Tewasnya 40 orang terpidana narkoba dan 1 terpidana teroris dalam kebakaran Blok C salah satu bagian di Lapas Kelas I Tangerang adalah sebuah tragedi sekaligus potret buram yang menahun dalam sistem pemenjaraan di Indonesia.
Bayangkan mereka terpanggang hingga tewas dalam kondisi terkunci dalam sel yang mereka tempati tanpa memiliki kesempatan untuk menyelamatkan diri.
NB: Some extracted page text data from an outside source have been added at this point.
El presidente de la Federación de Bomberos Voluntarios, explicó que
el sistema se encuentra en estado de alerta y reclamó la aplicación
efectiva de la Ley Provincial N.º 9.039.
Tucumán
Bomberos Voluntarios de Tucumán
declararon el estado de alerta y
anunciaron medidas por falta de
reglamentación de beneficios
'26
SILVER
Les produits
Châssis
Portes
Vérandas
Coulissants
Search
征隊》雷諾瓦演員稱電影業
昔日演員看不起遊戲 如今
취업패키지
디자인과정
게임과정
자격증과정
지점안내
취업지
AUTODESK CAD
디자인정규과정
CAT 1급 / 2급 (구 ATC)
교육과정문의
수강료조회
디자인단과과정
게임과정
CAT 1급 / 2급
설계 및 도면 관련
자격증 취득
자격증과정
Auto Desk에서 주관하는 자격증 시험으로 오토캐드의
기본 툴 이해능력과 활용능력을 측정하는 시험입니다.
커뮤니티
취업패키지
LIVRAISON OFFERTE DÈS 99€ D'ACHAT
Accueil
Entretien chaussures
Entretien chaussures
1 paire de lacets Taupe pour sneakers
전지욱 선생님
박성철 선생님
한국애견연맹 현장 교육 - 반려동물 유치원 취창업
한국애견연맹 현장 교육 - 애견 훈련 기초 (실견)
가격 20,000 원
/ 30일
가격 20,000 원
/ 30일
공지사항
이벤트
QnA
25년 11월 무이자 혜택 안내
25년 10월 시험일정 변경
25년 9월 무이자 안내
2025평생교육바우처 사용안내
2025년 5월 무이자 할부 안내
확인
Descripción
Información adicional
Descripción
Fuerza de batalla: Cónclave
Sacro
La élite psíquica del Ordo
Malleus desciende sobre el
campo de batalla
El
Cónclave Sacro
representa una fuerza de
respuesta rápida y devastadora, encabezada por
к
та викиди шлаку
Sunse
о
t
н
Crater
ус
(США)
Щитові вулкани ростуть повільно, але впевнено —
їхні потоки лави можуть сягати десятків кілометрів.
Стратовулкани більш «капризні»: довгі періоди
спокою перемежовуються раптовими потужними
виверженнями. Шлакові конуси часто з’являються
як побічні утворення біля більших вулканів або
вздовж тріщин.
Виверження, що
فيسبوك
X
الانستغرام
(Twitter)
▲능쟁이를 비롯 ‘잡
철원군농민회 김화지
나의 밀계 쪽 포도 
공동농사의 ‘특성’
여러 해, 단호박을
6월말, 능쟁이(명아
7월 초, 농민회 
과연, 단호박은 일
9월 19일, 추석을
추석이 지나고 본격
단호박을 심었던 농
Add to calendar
Ada sejumlah faktor yang harus disorot dan menjadi pelajaran mahal dari kejadian tersebut.Â
Pertama masalah manajemen risiko dalam pengelolaan penjara termasuk di dalamnya early warning sistem dan mitigasi kebencanaan.
Kedua, masalah hulunya yaitu sistem pemidanaan yang ada dalam hukum di Indonesia yang "penjara sentrik". Segala urusan hukum pidana di Indonesia ujungnya hanya pemenjaraan, sehingga masalah over kapasitas penjara seolah tak kunjung bisa diselesaikan.
Ketiga, masalah anggaran dan sumber daya manusia yang menjaga dan mengawasi penjara di Indonesia sangat jomplang dengan jumlah narapidana yang ada.
Faktor pertama terkait manajemen risiko, khususnya dalam menghadapi kemungkinan bencana, itu benar-benar harus diperhatikan bagaimana sistem mitigasi jika bencana terjadi, audit mengenai hal ini harus sesegara mungkin dilakukan, agar tragedi Lapas Kelas I Tangerang tak terjadi lagi.
Seperti kita baca dalam berbagai berita terkait peristiwa yang mengerikan di Lapas Tangerang tersebut, Menteri Hukum dan HAM Yasonna Laoly menegaskan bahwa salah satu faktor yang menjadi masalah dalam penjara Indonesia adalah Over Capacity alias kelebihan kapasitas penghuni penjara.
Saat kebakaran terjadi di Lapas Tangerang kapasitas penjara tersebut kelebihan kapasitas penghuni sebesar 400 persen.
Lapas Kelas I Tangerang sebenarnya memiliki kapasitas 600 narapidana, faktanya hingga tragedi itu berlangsung dihuni oleh 2000 lebih narapidana.